Table 2 In situ stress values for Kangan and Dalan formations

Comparing the in situ stresses obtained in Dalan and Kangan formations, it could be deduced from the value of normal stress being greater than the maximum stress as well as the maximum stress being greater than the minimum stress that the tectonic regime in the region under study is normal. By calculating the in situ stresses, pore pressure, and tensile stress, the fracturing pressure was obtained for different layers using the Stabview software. Figure 6, shows different values obtained for fracturing pressure of various sections of the Dalan and Kangan formations.

Fig. 6
figure 6

Fracture pressure for the four members of Dalan and Kangan formations

According to Fig. 6, fracturing pressure for Dalan and Kangan formations ranges between 8400 and 9450 psi.

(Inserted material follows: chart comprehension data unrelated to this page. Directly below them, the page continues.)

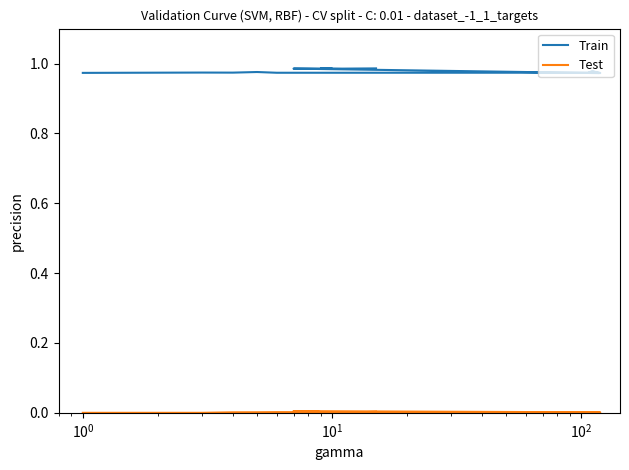

Reading left to right, transcribe all the data shown in this chart.

Train: 1.0	1.0	1.0	1.0	1.0	1.0	1.0	1.0	1.0	1.0	1.0	1.0	1.0	1.0	1.0	1.0	1.0
Test: 0.0	0.0	0.0	0.0	0.0	0.0	0.0	0.0	0.0	0.0	0.0	0.0	0.0	0.0	0.0	0.0	0.0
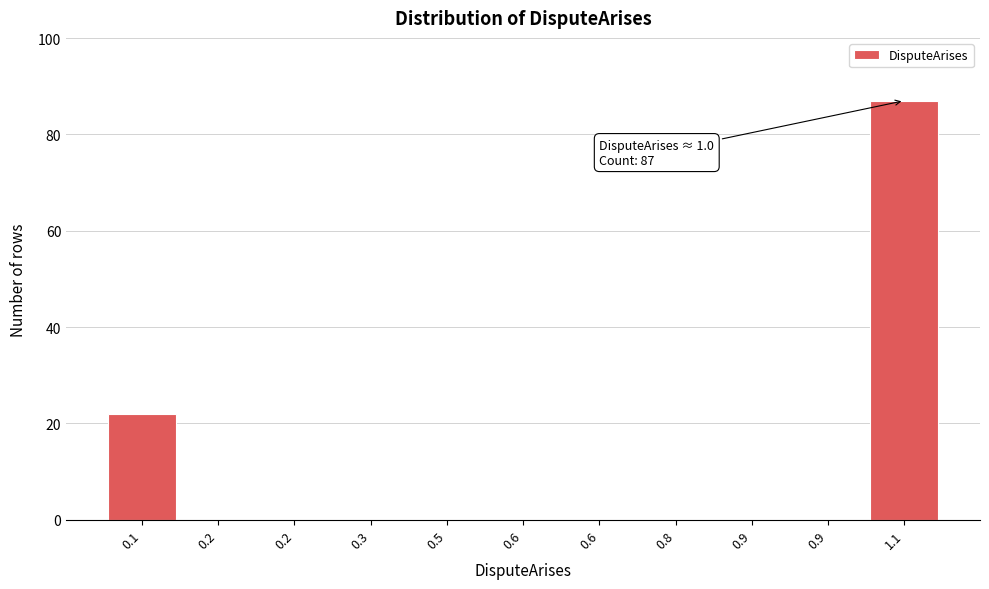

Are the bars horizontal?

No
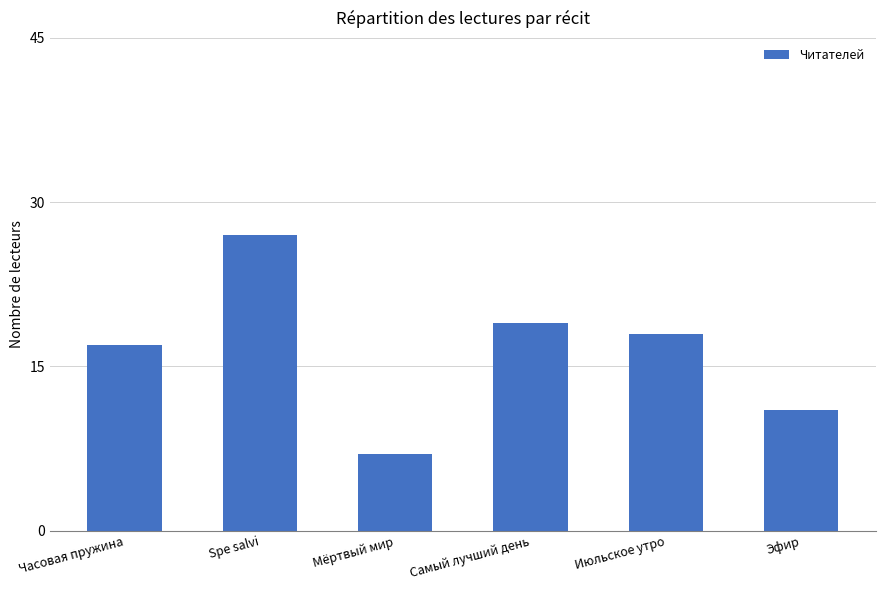

Does the chart contain stacked bars?

No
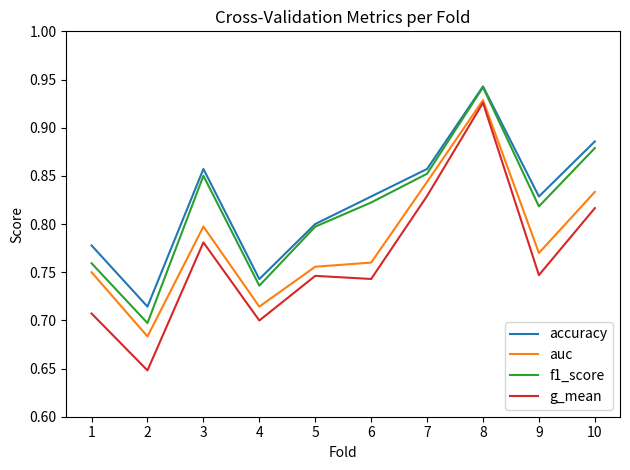

Which series has the largest range (max minus min)?

g_mean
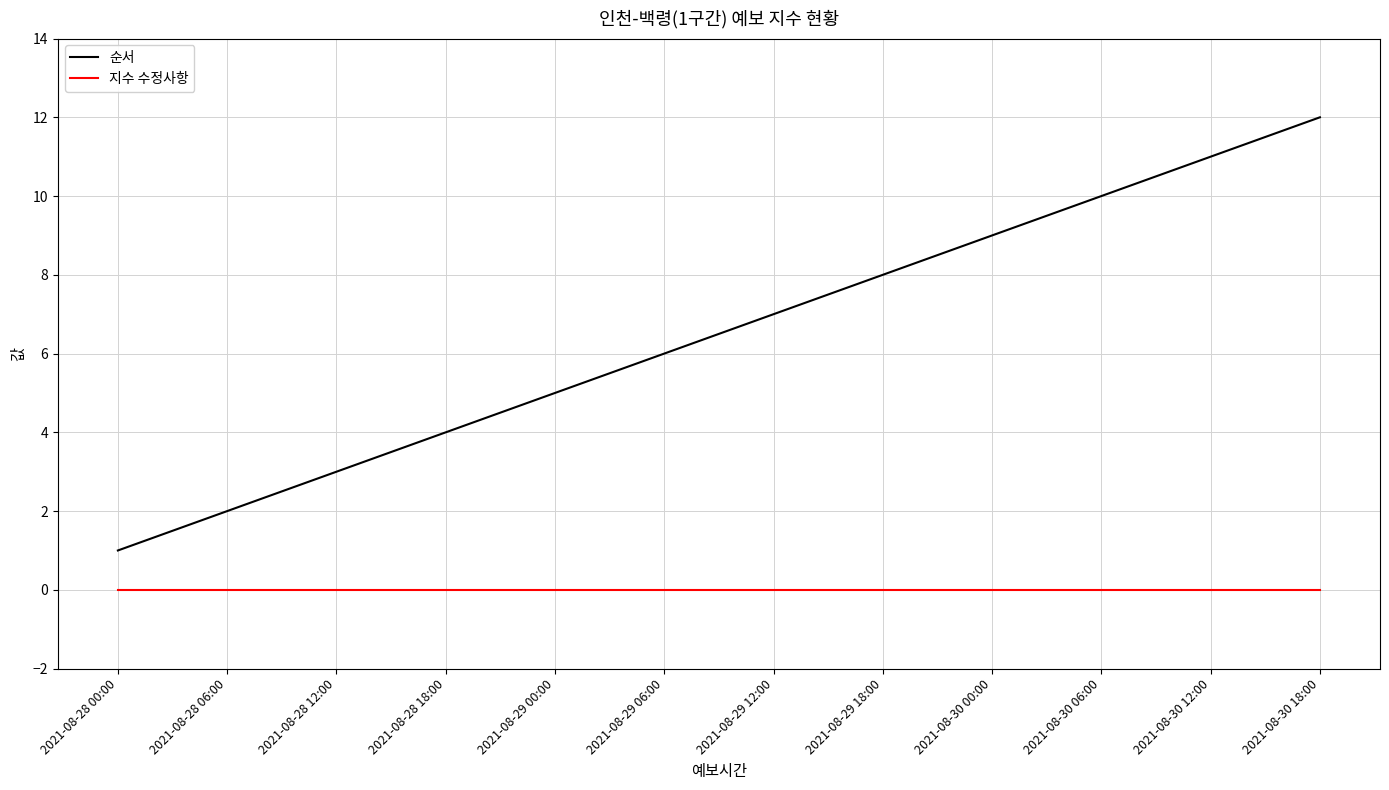

Rank the series at 2021-08-30 00:00 from lowest to highest value.

지수 수정사항, 순서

Minimum and the maximum fracturing pressures belong to K1 and K4 sections, respectively. Using the values estimated for fracturing pressure of different sections of Kangan and Dalan formations, the pressure required for injection of drilling fluid into the well could be adjusted such that it does not exceed the fracturing pressures of different layers and thereby the fluid loss problems into the formation could be obviated.

Conclusions

Based on the results obtained from this study, the lithology of Dalan and Kangan formations as the main reservoir rocks of South Pars oilfield were evaluated using the MULTIMIN interpretation. MULTIMIN interpretation results indicate that the lithology of Dalan and Kangan formations are mostly calcite and dolomite. Moreover, the amount of shale within these formations is negligible and in some sections scattered amounts of anhydrite exists which were identified mostly in K1 and K3 sections. Owing to the fact that drilling fluid loss into the formation occurs via the open fractures, these fractures were identified via FMI log processing and interpretation and their inclination and azimuth were indicated using tadpole. Eventually, using the slownesses of compressional and shear waves, elastic modulus were initially estimated and using their values, tensions inside the well were evaluated. According to the values estimated for in situ stresses, tectonic regime of the region was evaluated as normal and values of fracturing pressures for different layers were identified. The value of formation fracturing pressure for Kangan and Dalan formations were evaluated to be in the range of 8400–9450 psi. Fracturing pressure has its minimum value in K1 section and its maximum value in K3 section. In this study, fractures inside the wellbore were identified and fracturing pressure for each layer was calculated the results of which could further be implemented for adjusting the drilling fluid injection pressure as well as mud density so as to prevent fluid loss into the formation and the resultant environmental damage.